One can plan a party, build a nest, put on fine clothes, read
poetry, sing songs, or do whatever the heck one can to *try* to
attract the interest and support of other persons or people but
in the end there is only a finite amount of other-concentration
to be had and one IS necessarily competing for it whenever
others want it as well.  And others do want it. They do want
to grab some of that finite resource, that attention. That attention
which is necessary for getting votes, funding, or even returned
smiles. 

That's politics (or part of it).  There is only so much attention
to go around and individuals that don't get enough of it don't
survive and thrive.  



This definition works at all scales, and applies to directly competitive as well as directly cooperative approaches.




    I once thought that transhumanisms great offering and political promise 
    might have been something along the lines of a bold offering to the
    haves (and have nots) of something they didn't have.  More time.


  My own view is that the best we can do is decide and act in the present such that we maximize the survival and growth of our subjective interests.  Since my interests include a vision of increasing opportunities for growth, it follows that I am motivated to promote improved frameworks of awareness and cooperation to facilitate this vision.  
You mean "of our subjective interests" collectively? 


  I think it is misguided to hope for more time, given the environment in which we find ourselves.
I agree. But I think that the attention grabbing thing that transhumanism had going for it for a while was
the possibility of giving people including powerful people that already have a lot of things, more time. 

It lost those things and lost the attention grabbing thing when the wheels came off the Drexlerian
nanotech applecart, which is needed to make the cryonics promise credible. 

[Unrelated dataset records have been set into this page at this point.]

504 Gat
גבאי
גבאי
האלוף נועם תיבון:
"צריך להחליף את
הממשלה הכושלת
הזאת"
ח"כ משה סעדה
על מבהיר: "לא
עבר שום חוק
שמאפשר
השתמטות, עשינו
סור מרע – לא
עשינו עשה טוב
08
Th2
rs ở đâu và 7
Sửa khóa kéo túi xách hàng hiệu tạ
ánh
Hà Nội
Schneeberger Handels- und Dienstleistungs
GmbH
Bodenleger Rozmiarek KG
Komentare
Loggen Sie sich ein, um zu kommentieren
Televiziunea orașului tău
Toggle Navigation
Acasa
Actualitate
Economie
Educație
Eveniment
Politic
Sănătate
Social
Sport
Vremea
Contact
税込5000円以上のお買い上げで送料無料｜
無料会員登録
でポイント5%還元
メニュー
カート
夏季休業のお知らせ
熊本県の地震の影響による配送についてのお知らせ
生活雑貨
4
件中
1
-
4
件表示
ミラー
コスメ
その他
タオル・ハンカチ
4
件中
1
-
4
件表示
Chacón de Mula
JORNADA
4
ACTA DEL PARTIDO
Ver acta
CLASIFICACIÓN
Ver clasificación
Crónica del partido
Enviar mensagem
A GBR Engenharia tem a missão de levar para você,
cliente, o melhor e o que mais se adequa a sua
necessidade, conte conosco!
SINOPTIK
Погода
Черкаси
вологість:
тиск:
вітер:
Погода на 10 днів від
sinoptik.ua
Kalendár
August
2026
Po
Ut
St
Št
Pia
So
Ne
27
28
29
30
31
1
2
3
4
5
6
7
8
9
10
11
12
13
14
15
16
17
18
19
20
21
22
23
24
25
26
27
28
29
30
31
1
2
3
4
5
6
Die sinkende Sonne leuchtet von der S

    With the promise and peril of nanotechnology upon us, most likely followed by recursively improving AI, but not necessarily in that order, it appears that we have only a brief window within which to promote the growth of those human values which work, and thus perhaps improve the odds of living in a future more of our choosing--before the rules of the game change drastically.

This is away from the issue either of what politics is, or what you want to define it to be and get agreement on. 

The promises and perils you percieve mark you out as a particular sort of person. A transhuman subcultural insider. But the subcultures best claims for the attention of the mainstream have not born sufficient fruit to continue to be credible or particularly attention demanding of the mainstream. Both the promise and peril of nanotech that you talk of are intended to be attention grabbers. And for a while they were attention grabbers. But their attention grabbing power has been lost relative to other promises and threats that the mainstream feels it is facing.